#### Problem:
Reproduce the text from the start of the entries through the line containing "By Mecit 314 Lohusa Ter", including both ends. Leave out the pictures.

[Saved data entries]
☆ ☆ ☆ ☆
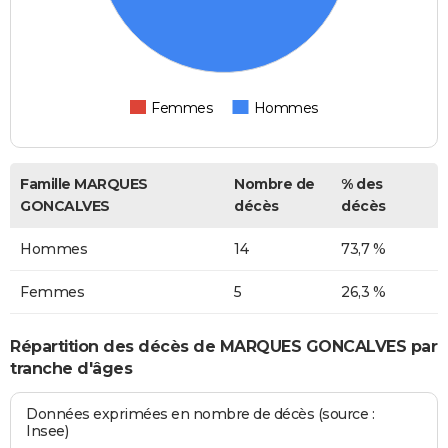
Femmes
Hommes
Famille MARQUES
Nombre de
% des
GONCALVES
décès
décès
Hommes
14
73,7 %
Femmes
5
26,3 %
Répartition des décès de MARQUES GONCALVES par
tranche d'âges
Données exprimées en nombre de décès (source :
Insee)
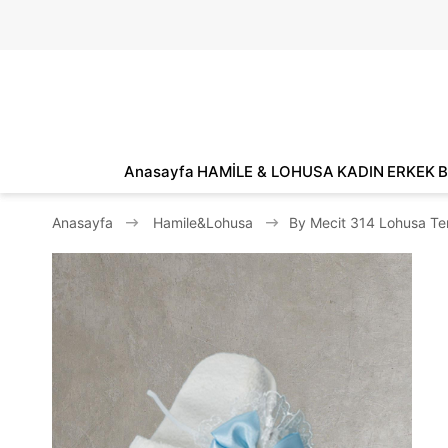
Anasayfa
HAMİLE & LOHUSA
KADIN
ERKEK
B
Anasayfa
Hamile&Lohusa
By Mecit 314 Lohusa Ter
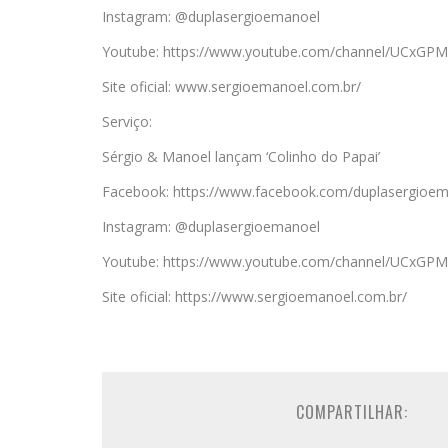
Instagram: @duplasergioemanoel
Youtube: https://www.youtube.com/channel/UCxG
Site oficial: www.sergioemanoel.com.br/
Serviço:
Sérgio & Manoel lançam ‘Colinho do Papai’
Facebook: https://www.facebook.com/duplasergioem
Instagram: @duplasergioemanoel
Youtube: https://www.youtube.com/channel/UCxG
Site oficial: https://www.sergioemanoel.com.br/
COMPARTILHAR:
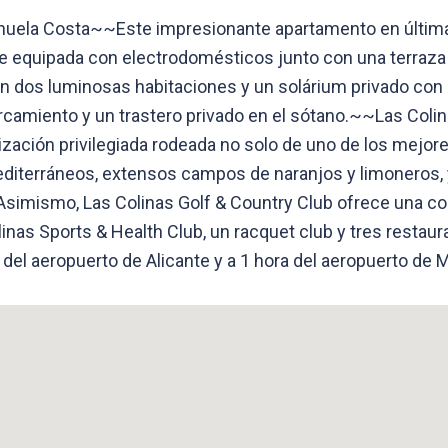
rihuela Costa~~Este impresionante apartamento en última
e equipada con electrodomésticos junto con una terraza c
n dos luminosas habitaciones y un solárium privado con co
camiento y un trastero privado en el sótano.~~Las Colin
nización privilegiada rodeada no solo de uno de los mejo
diterráneos, extensos campos de naranjos y limoneros, 
. Asimismo, Las Colinas Golf & Country Club ofrece una co
linas Sports & Health Club, un racquet club y tres restau
del aeropuerto de Alicante y a 1 hora del aeropuerto de 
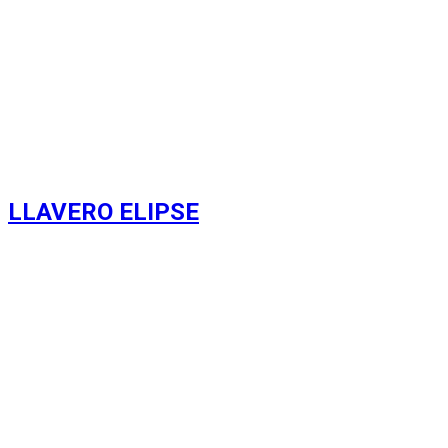
LLAVERO ELIPSE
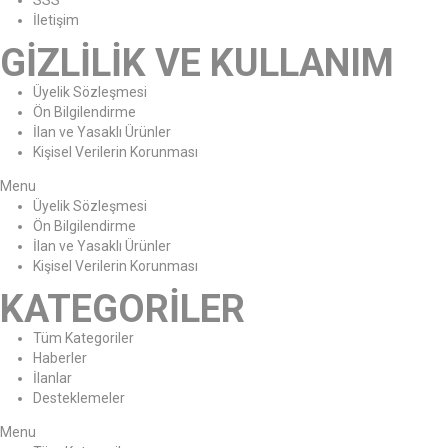
SSS
İletişim
GİZLİLİK VE KULLANIM
Üyelik Sözleşmesi
Ön Bilgilendirme
İlan ve Yasaklı Ürünler
Kişisel Verilerin Korunması
Menu
Üyelik Sözleşmesi
Ön Bilgilendirme
İlan ve Yasaklı Ürünler
Kişisel Verilerin Korunması
KATEGORİLER
Tüm Kategoriler
Haberler
İlanlar
Desteklemeler
Menu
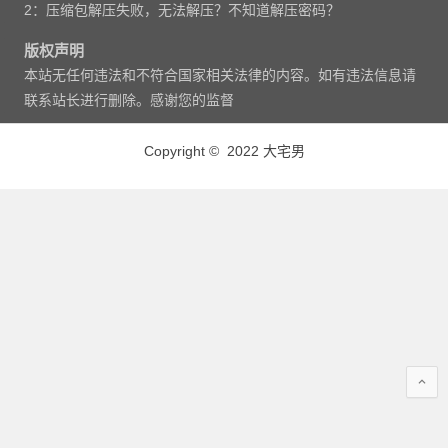
2：压缩包解压失败，无法解压？不知道解压密码？
版权声明
本站无任何违法和不符合国家相关法律的内容。如有违法信息请
联系站长进行删除。感谢您的监督
Copyright © 2022 大宅男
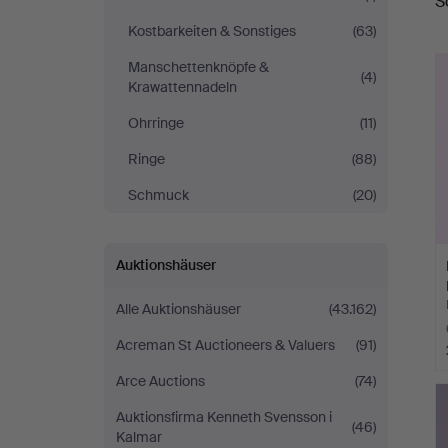
S
Kostbarkeiten & Sonstiges
(63)
Manschettenknöpfe &
(4)
Krawattennadeln
Ohrringe
(11)
Ringe
(88)
Schmuck
(20)
Auktionshäuser
Alle Auktionshäuser
(43.162)
Acreman St Auctioneers & Valuers
(91)
Arce Auctions
(74)
Auktionsfirma Kenneth Svensson i
(46)
Kalmar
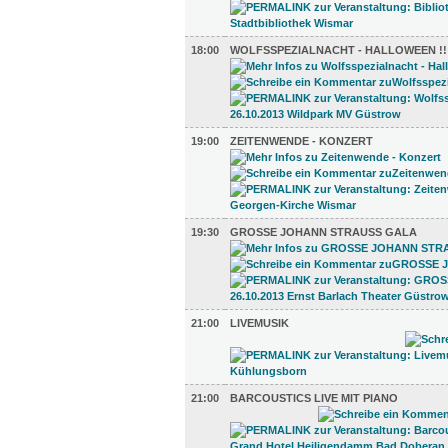
18:00
WOLFSSPEZIALNACHT - HALLOWEEN !!
19:00
ZEITENWENDE - KONZERT
19:30
GROSSE JOHANN STRAUSS GALA
21:00
LIVEMUSIK
21:00
BARCOUSTICS LIVE MIT PIANO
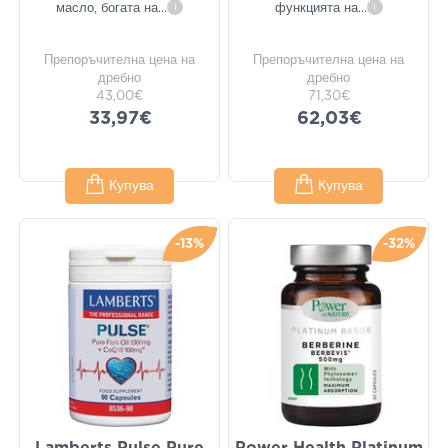
масло, богата на
...
i
функцията на
...
i
Препоръчителна цена на
Препоръчителна цена на
дребно
дребно
43,00€
71,30€
33,97€
62,03€
Купува
Купува
-13%
-32%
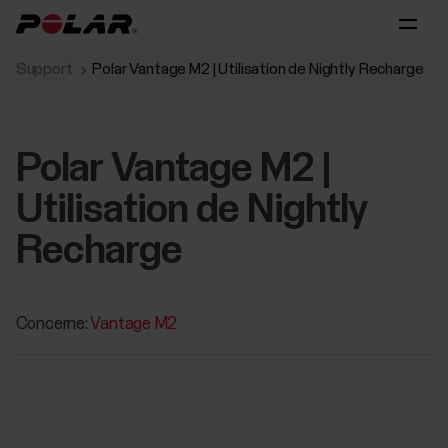
Support
Polar Vantage M2 | Utilisation de Nightly Recharge
Polar Vantage M2 |
Utilisation de Nightly
Recharge
Concerne:
Vantage M2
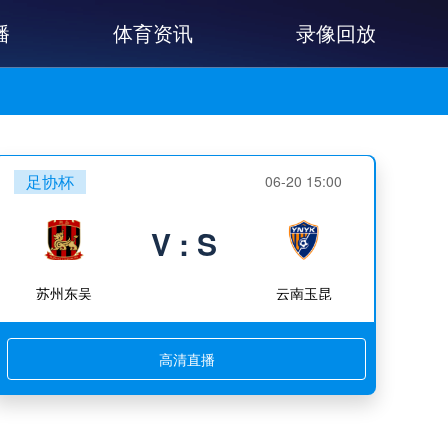
播
体育资讯
录像回放
足协杯
06-20 15:00
V : S
苏州东吴
云南玉昆
高清直播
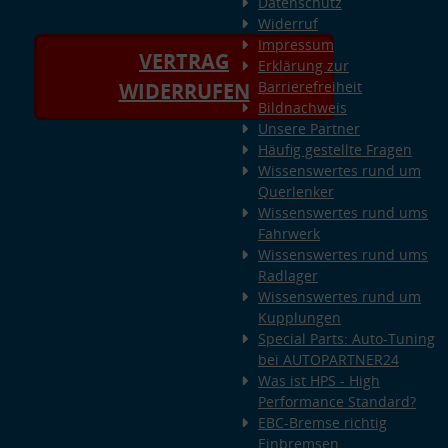
Datenschutz
Widerruf
Impressum
VERTRAG
Erklärung zur
Barrierefreiheit
WIDERRUFEN
Bildnachweis
Unsere Partner
Häufig gestellte Fragen
Wissenswertes rund um
Querlenker
Wissenswertes rund ums
Fahrwerk
Wissenswertes rund ums
Radlager
Wissenswertes rund um
Kupplungen
Special Parts: Auto-Tuning
bei AUTOPARTNER24
Was ist HPS - High
Performance Standard?
EBC-Bremse richtig
Einbremsen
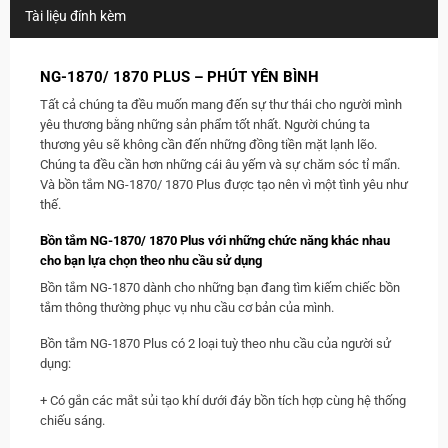
Tài liệu đính kèm
NG-1870/ 1870 PLUS – PHÚT YÊN BÌNH
Tất cả chúng ta đều muốn mang đến sự thư thái cho người mình
yêu thương bằng những sản phẩm tốt nhất. Người chúng ta
thương yêu sẽ không cần đến những đồng tiền mặt lạnh lẽo.
Chúng ta đều cần hơn những cái âu yếm và sự chăm sóc tỉ mẩn.
Và bồn tắm NG-1870/ 1870 Plus được tạo nên vì một tình yêu như
thế.
Bồn tắm NG-1870/ 1870 Plus với những chức năng khác nhau
cho bạn lựa chọn theo nhu cầu sử dụng
Bồn tắm NG-1870 dành cho những bạn đang tìm kiếm chiếc bồn
tắm thông thường phục vụ nhu cầu cơ bản của mình.
Bồn tắm NG-1870 Plus có 2 loại tuỳ theo nhu cầu của người sử
dụng:
+ Có gắn các mắt sủi tạo khí dưới đáy bồn tích hợp cùng hệ thống
chiếu sáng.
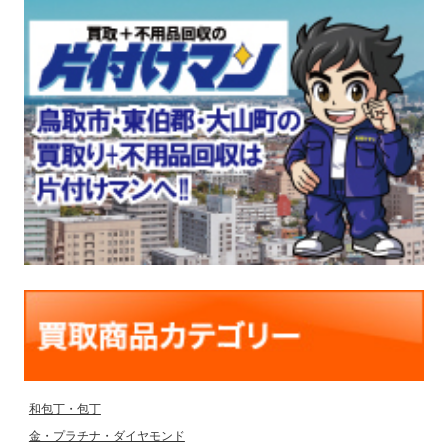
和包丁・包丁
金・プラチナ・ダイヤモンド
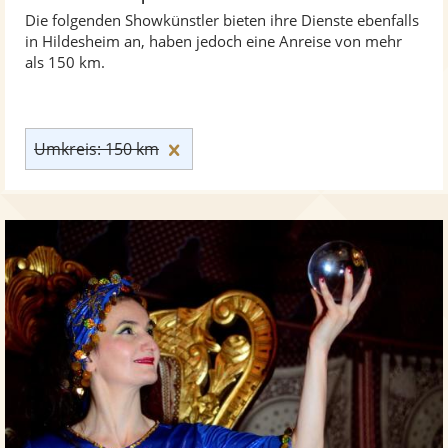
Die folgenden Showkünstler bieten ihre Dienste ebenfalls
in Hildesheim an, haben jedoch eine Anreise von mehr
als 150 km.
Umkreis: 150 km zurücksetzen
Umkreis: 150 km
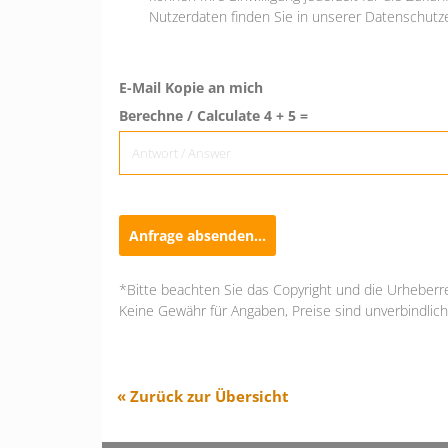
Nutzerdaten finden Sie in unserer Datenschutze
E-Mail Kopie an mich
Berechne / Calculate 4 + 5 =
Anfrage absenden...
*Bitte beachten Sie das Copyright und die Urheberr
Keine Gewähr für Angaben, Preise sind unverbindlich
« Zurück zur Übersicht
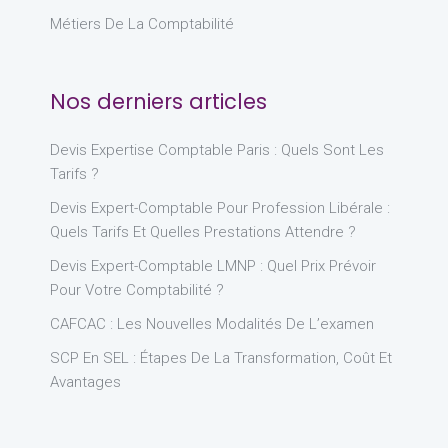
Métiers De La Comptabilité
Nos derniers articles
Devis Expertise Comptable Paris : Quels Sont Les
Tarifs ?
Devis Expert-Comptable Pour Profession Libérale :
Quels Tarifs Et Quelles Prestations Attendre ?
Devis Expert-Comptable LMNP : Quel Prix Prévoir
Pour Votre Comptabilité ?
CAFCAC : Les Nouvelles Modalités De L’examen
SCP En SEL : Étapes De La Transformation, Coût Et
Avantages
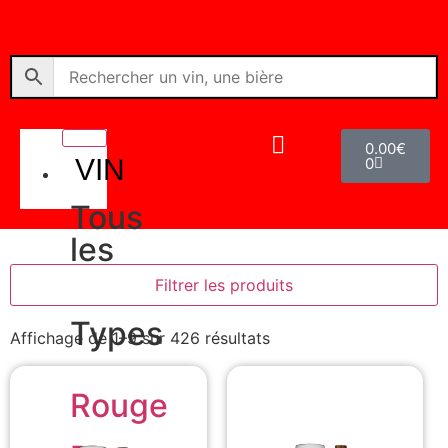
0.00
€
VIN
0
Tous
les
vins
Filtrer les produits
Types
Affichage de 1–9 sur 426 résultats
Rouge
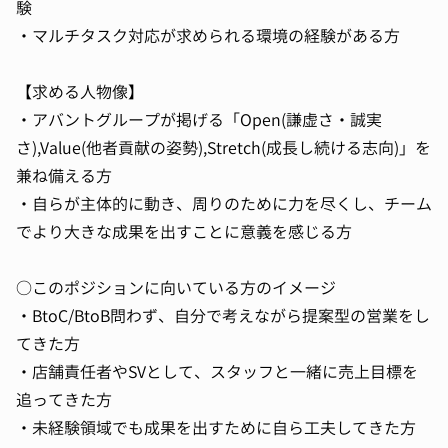
験
・マルチタスク対応が求められる環境の経験がある方
【求める人物像】
・アバントグループが掲げる「Open(謙虚さ・誠実
さ),Value(他者貢献の姿勢),Stretch(成長し続ける志向)」を
兼ね備える方
・自らが主体的に動き、周りのために力を尽くし、チーム
でより大きな成果を出すことに意義を感じる方
○このポジションに向いている方のイメージ
・BtoC/BtoB問わず、自分で考えながら提案型の営業をし
てきた方
・店舗責任者やSVとして、スタッフと一緒に売上目標を
追ってきた方
・未経験領域でも成果を出すために自ら工夫してきた方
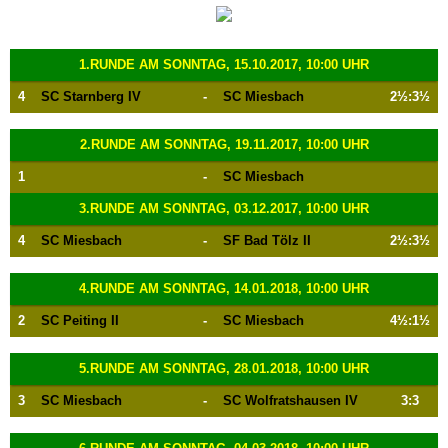
1.RUNDE AM SONNTAG, 15.10.2017, 10:00 UHR
4
SC Starnberg IV
-
SC Miesbach
2½:3½
2.RUNDE AM SONNTAG, 19.11.2017, 10:00 UHR
1
-
SC Miesbach
3.RUNDE AM SONNTAG, 03.12.2017, 10:00 UHR
4
SC Miesbach
-
SF Bad Tölz II
2½:3½
4.RUNDE AM SONNTAG, 14.01.2018, 10:00 UHR
2
SC Peiting II
-
SC Miesbach
4½:1½
5.RUNDE AM SONNTAG, 28.01.2018, 10:00 UHR
3
SC Miesbach
-
SC Wolfratshausen IV
3:3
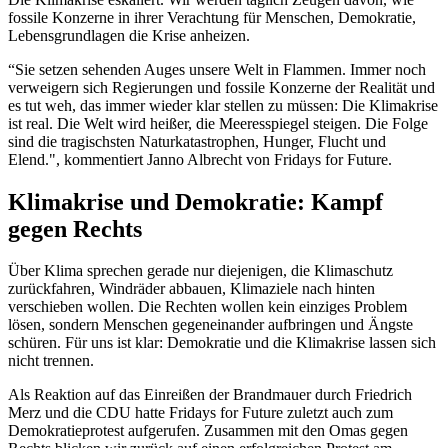
fossile Konzerne in ihrer Verachtung für Menschen, Demokratie,
Lebensgrundlagen die Krise anheizen.
“Sie setzen sehenden Auges unsere Welt in Flammen. Immer noch
verweigern sich Regierungen und fossile Konzerne der Realität und
es tut weh, das immer wieder klar stellen zu müssen: Die Klimakrise
ist real. Die Welt wird heißer, die Meeresspiegel steigen. Die Folge
sind die tragischsten Naturkatastrophen, Hunger, Flucht und
Elend.", kommentiert Janno Albrecht von Fridays for Future.
Klimakrise und Demokratie: Kampf
gegen Rechts
Über Klima sprechen gerade nur diejenigen, die Klimaschutz
zurückfahren, Windräder abbauen, Klimaziele nach hinten
verschieben wollen. Die Rechten wollen kein einziges Problem
lösen, sondern Menschen gegeneinander aufbringen und Ängste
schüren. Für uns ist klar: Demokratie und die Klimakrise lassen sich
nicht trennen.
Als Reaktion auf das Einreißen der Brandmauer durch Friedrich
Merz und die CDU hatte Fridays for Future zuletzt auch zum
Demokratieprotest aufgerufen. Zusammen mit den Omas gegen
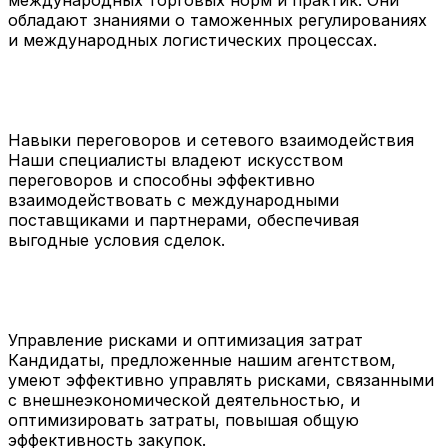
обладают знаниями о таможенных регулированиях
и международных логистических процессах.
Навыки переговоров и сетевого взаимодействия
Наши специалисты владеют искусством
переговоров и способны эффективно
взаимодействовать с международными
поставщиками и партнерами, обеспечивая
выгодные условия сделок.
Управление рисками и оптимизация затрат
Кандидаты, предложенные нашим агентством,
умеют эффективно управлять рисками, связанными
с внешнеэкономической деятельностью, и
оптимизировать затраты, повышая общую
эффективность закупок.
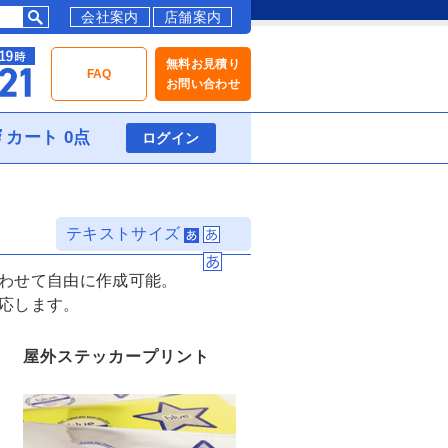
会社案内
店舗案内
無料お見積り
FAQ
お問い合わせ
カート 0点
ログイン
テキストサイズ
わせて自由に作成可能。
応します。
屋外ステッカープリント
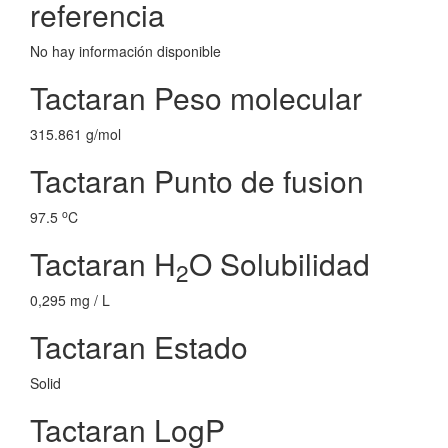
referencia
No hay información disponible
Tactaran Peso molecular
315.861 g/mol
Tactaran Punto de fusion
o
97.5
C
Tactaran H
O Solubilidad
2
0,295 mg / L
Tactaran Estado
Solid
Tactaran LogP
☆ ☆ ☆ ☆
#### Task response:
Femmes
Hommes
Famille MARQUES
Nombre de
% des
GONCALVES
décès
décès
Hommes
14
73,7 %
Femmes
5
26,3 %
Répartition des décès de MARQUES GONCALVES par
tranche d'âges
Données exprimées en nombre de décès (source :
Insee)
Anasayfa
HAMİLE & LOHUSA
KADIN
ERKEK
B
Anasayfa
Hamile&Lohusa
By Mecit 314 Lohusa Ter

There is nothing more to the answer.